*** Supplied entries ***

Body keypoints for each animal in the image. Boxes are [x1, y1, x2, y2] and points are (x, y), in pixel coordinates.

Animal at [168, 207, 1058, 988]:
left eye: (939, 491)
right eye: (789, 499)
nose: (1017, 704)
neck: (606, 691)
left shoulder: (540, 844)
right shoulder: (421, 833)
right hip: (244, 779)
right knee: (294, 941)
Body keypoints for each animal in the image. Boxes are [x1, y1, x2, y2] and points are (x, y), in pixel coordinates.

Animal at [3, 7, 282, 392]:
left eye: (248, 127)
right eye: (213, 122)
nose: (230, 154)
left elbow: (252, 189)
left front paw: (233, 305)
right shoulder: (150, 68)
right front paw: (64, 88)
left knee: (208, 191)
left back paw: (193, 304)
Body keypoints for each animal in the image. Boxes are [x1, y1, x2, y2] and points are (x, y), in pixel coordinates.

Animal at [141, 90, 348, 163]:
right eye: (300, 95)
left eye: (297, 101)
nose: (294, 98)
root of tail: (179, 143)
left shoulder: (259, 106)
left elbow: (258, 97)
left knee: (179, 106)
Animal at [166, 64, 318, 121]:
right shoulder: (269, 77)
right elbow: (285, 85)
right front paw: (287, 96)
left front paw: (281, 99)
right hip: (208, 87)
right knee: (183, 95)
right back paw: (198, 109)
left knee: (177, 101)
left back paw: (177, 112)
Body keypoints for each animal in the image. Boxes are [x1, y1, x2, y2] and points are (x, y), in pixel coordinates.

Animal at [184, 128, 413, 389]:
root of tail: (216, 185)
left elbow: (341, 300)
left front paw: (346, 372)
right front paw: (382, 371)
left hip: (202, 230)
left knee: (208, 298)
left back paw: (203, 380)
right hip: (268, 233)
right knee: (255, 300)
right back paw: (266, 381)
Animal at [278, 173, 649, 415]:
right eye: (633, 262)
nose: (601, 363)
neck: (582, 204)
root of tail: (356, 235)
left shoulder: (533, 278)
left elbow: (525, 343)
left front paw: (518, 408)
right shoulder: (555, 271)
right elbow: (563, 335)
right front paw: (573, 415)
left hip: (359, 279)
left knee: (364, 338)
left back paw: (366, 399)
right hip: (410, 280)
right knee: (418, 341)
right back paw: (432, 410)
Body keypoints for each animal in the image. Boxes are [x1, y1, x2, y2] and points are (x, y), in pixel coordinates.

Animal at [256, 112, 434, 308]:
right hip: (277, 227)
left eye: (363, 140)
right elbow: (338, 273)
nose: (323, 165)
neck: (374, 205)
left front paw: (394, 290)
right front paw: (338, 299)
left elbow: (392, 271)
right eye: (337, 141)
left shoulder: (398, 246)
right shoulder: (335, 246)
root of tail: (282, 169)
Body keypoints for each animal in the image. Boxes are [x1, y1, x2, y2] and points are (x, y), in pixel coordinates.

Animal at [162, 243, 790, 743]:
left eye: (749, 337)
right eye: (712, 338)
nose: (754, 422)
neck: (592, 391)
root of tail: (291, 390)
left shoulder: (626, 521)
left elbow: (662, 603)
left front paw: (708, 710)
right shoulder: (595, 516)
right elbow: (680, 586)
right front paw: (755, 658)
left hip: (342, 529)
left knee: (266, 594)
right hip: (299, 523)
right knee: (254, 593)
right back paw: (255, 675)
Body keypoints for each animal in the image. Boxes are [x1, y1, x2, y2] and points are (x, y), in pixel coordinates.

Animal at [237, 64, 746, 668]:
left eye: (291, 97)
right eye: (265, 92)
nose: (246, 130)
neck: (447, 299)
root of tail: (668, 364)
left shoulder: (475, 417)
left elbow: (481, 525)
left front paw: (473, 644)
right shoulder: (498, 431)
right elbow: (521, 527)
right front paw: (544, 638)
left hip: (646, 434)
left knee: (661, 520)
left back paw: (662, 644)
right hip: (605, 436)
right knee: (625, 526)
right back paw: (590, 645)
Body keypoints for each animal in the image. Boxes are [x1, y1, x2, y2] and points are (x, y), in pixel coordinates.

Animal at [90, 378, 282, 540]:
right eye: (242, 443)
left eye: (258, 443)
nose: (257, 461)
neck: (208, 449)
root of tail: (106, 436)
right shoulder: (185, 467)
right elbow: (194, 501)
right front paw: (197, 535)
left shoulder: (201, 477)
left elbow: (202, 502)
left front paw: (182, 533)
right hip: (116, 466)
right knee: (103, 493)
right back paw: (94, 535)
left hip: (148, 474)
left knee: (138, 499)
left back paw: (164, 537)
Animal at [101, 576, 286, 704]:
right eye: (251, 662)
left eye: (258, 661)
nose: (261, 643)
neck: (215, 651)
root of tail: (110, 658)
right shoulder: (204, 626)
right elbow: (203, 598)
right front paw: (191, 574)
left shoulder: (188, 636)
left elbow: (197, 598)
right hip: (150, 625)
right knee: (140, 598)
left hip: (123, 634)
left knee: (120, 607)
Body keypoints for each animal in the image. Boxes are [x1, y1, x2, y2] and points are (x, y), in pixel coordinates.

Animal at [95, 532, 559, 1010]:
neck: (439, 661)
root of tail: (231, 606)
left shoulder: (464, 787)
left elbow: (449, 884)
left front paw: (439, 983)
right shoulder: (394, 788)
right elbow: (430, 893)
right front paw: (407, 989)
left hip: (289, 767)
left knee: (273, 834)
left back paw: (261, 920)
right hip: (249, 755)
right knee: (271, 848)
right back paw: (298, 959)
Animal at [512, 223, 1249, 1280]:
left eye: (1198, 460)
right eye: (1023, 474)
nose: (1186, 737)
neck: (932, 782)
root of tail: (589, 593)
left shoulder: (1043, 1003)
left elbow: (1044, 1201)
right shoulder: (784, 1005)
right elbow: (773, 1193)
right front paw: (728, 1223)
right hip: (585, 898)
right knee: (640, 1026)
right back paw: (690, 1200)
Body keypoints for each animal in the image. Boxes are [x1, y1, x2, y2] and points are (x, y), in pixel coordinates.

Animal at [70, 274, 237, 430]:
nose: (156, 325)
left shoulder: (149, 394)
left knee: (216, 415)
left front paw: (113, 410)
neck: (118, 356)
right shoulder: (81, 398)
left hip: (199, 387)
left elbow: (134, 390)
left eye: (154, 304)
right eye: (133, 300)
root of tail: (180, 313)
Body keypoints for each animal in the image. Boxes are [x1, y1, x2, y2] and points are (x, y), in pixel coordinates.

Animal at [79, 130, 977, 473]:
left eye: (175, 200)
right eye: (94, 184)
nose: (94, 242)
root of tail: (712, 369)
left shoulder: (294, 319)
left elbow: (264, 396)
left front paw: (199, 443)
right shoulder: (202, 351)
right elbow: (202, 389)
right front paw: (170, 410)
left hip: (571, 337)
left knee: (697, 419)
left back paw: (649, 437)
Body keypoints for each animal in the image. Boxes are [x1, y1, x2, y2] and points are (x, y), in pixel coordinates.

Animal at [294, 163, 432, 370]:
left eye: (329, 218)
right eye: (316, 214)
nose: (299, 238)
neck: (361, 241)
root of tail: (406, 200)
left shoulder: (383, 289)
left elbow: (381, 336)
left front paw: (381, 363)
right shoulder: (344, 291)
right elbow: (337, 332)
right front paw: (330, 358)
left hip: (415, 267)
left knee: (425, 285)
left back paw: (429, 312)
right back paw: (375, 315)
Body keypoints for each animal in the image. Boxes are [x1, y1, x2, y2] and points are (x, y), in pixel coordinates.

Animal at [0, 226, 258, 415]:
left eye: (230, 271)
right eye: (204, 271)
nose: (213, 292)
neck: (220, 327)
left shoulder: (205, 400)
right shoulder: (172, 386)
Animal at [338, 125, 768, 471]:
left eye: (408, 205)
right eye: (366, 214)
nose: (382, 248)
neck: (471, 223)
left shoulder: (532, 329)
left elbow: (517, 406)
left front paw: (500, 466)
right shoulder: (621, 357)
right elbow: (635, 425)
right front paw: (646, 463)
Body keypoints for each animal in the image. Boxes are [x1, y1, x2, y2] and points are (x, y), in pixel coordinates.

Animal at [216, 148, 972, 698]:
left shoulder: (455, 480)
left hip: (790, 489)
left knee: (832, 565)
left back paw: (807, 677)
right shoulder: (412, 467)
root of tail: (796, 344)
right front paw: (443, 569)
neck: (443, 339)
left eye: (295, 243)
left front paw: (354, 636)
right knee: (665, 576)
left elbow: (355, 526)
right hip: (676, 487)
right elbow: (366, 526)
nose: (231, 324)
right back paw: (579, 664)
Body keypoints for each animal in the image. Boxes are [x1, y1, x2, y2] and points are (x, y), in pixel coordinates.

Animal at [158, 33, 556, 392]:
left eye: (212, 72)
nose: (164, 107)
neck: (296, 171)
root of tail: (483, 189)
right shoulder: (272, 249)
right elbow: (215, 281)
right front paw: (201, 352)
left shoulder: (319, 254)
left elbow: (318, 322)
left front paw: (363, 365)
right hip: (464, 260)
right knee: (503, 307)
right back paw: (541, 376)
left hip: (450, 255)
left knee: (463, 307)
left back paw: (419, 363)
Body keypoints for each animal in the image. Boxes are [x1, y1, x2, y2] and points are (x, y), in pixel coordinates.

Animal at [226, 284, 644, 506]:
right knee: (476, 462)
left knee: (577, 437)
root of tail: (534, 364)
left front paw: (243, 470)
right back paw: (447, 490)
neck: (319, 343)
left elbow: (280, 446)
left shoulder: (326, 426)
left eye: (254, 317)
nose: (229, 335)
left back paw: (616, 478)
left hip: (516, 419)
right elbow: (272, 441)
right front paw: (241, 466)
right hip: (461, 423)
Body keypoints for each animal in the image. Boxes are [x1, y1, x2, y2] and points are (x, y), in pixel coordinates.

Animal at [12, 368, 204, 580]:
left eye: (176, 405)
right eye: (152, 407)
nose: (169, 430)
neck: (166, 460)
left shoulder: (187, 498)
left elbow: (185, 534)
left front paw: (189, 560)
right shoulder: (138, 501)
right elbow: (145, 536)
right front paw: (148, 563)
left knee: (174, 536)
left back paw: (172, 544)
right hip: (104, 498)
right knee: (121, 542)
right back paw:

*** End of Supplied entries ***

Using the material above, transcribe exactly the lines from the line with "left shoulder: (149, 394)" to the line with "root of tail: (406, 200)"; both count, and nothing else goes in.

- [Output]
left shoulder: (149, 394)
left knee: (216, 415)
left front paw: (113, 410)
neck: (118, 356)
right shoulder: (81, 398)
left hip: (199, 387)
left elbow: (134, 390)
left eye: (154, 304)
right eye: (133, 300)
root of tail: (180, 313)
Body keypoints for each animal in the image. Boxes are [x1, y1, x2, y2] and points are (x, y), in pixel coordinates.

Animal at [79, 130, 977, 473]:
left eye: (175, 200)
right eye: (94, 184)
nose: (94, 242)
root of tail: (712, 369)
left shoulder: (294, 319)
left elbow: (264, 396)
left front paw: (199, 443)
right shoulder: (202, 351)
right elbow: (202, 389)
right front paw: (170, 410)
left hip: (571, 337)
left knee: (697, 419)
left back paw: (649, 437)
Body keypoints for each animal in the image. Boxes are [x1, y1, x2, y2] and points are (x, y), in pixel coordinates.

Animal at [294, 163, 432, 370]:
left eye: (329, 218)
right eye: (316, 214)
nose: (299, 238)
neck: (361, 241)
root of tail: (406, 200)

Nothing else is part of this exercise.